BatchConfiguration.java
#Configuration
#EnableBatchProcessing
public class SignalsIndexBatchConfiguration {
#Autowired
public AmazonS3Client s3Client;
#Bean
public GZIPInputStreamFactory gzipInputStreamFactory() {
return new GZIPInputStreamFactory();
}
#Bean
public GZIPBufferedReaderFactory gzipBufferedReaderFactory(GZIPInputStreamFactory gzipInputStreamFactory) {
return new GZIPBufferedReaderFactory(gzipInputStreamFactory);
}
#Bean
public SimpleStorageResourceLoader simpleStorageResourceLoader() {
return new SimpleStorageResourceLoader(s3Client);
}
#Bean
#StepScope
protected FlatFileItemReader<String> itemReader(
SimpleStorageResourceLoader simpleStorageResourceLoader,
GZIPBufferedReaderFactory gzipBufferedReaderFactory) {
FlatFileItemReader<String> flatFileItemReader = new FlatFileItemReader<>();
flatFileItemReader.setBufferedReaderFactory(gzipBufferedReaderFactory);
flatFileItemReader.setResource(simpleStorageResourceLoader.getResource("s3://YOUR_FLAT_FILE.csv"));
flatFileItemReader.setLineMapper(new PassThroughLineMapper());
return flatFileItemReader;
}
#Bean
public Job job(Step step) {
return jobBuilderFactory.get("job").start(step).build();
}
#Bean
protected Step step(GZIPInputStreamFactory gzipInputStreamFactory) {
return stepBuilderFactory.get("step")
.<String, String> chunk(200)
.reader(itemReader(simpleStorageResourceLoader(), gzipBufferedReaderFactory(gzipInputStreamFactory)))
.processor(itemProcessor())
.faultTolerant()
.build();
}
/*
* These components are some of what we
* get for free with the #EnableBatchProcessing annotation
*/
#Autowired
public JobBuilderFactory jobBuilderFactory;
#Autowired
public StepBuilderFactory stepBuilderFactory;
#Autowired
public JobRepository jobRepository;
/*
* END Freebies
*/
#Bean
public JobLauncher jobLauncher() throws Exception {
SimpleJobLauncher jobLauncher = new SimpleJobLauncher();
jobLauncher.setJobRepository(jobRepository);
jobLauncher.setTaskExecutor(new SimpleAsyncTaskExecutor());
jobLauncher.afterPropertiesSet();
return jobLauncher;
}
}
From the feature request ticket to spring batch (https://jira.spring.io/browse/BATCH-1750):
public class GZIPResource extends InputStreamResource implements Resource {
public GZIPResource(Resource delegate) throws IOException {
super(new GZIPInputStream(delegate.getInputStream()));
}
}
The custom GZipBufferedReaderFactory won't work with other than FlatFileItemReader.
Edit: lazy version.

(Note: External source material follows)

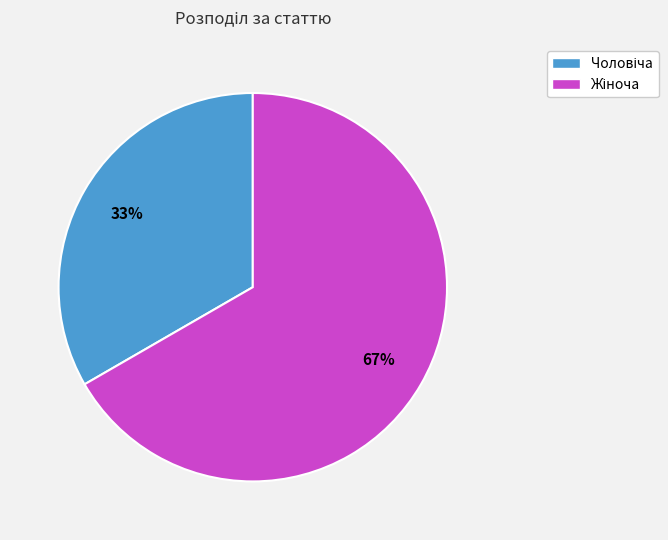

To the nearest percent, what is the average slice percentage?

50%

This doesn't try to open the file until getInputStream is called. This avoids exceptions due to that the file doesn't exist if you create the Resource at the program initialization (e.g. with autowiring).
public class GzipLazyResource extends FileSystemResource implements Resource {
public GzipLazyResource(File file) {
super(file);
}
public GzipLazyResource(String path) {
super(path);
}
#Override
public InputStream getInputStream() throws IOException {
return new GZIPInputStream(super.getInputStream());
}
}
Edit2: this only works for input Resources
Adding another similar method getOutputStream won't work because spring uses the FileSystemResource.getFile, not the FileSystemResource.getOutputStream.
My confusion was based around the file handling in the custom ItemReader, if I was to open and process the file in the read() method, I would have to keep track of where I was in the file etc. I managed to tackle this by creating a BufferedInputStream (BufferedInputStream(new GZIPInputStream(new FileInputStream(file)) in the constructor of the custom ItemReader, then process that stream in the read() method with each iteration of the step.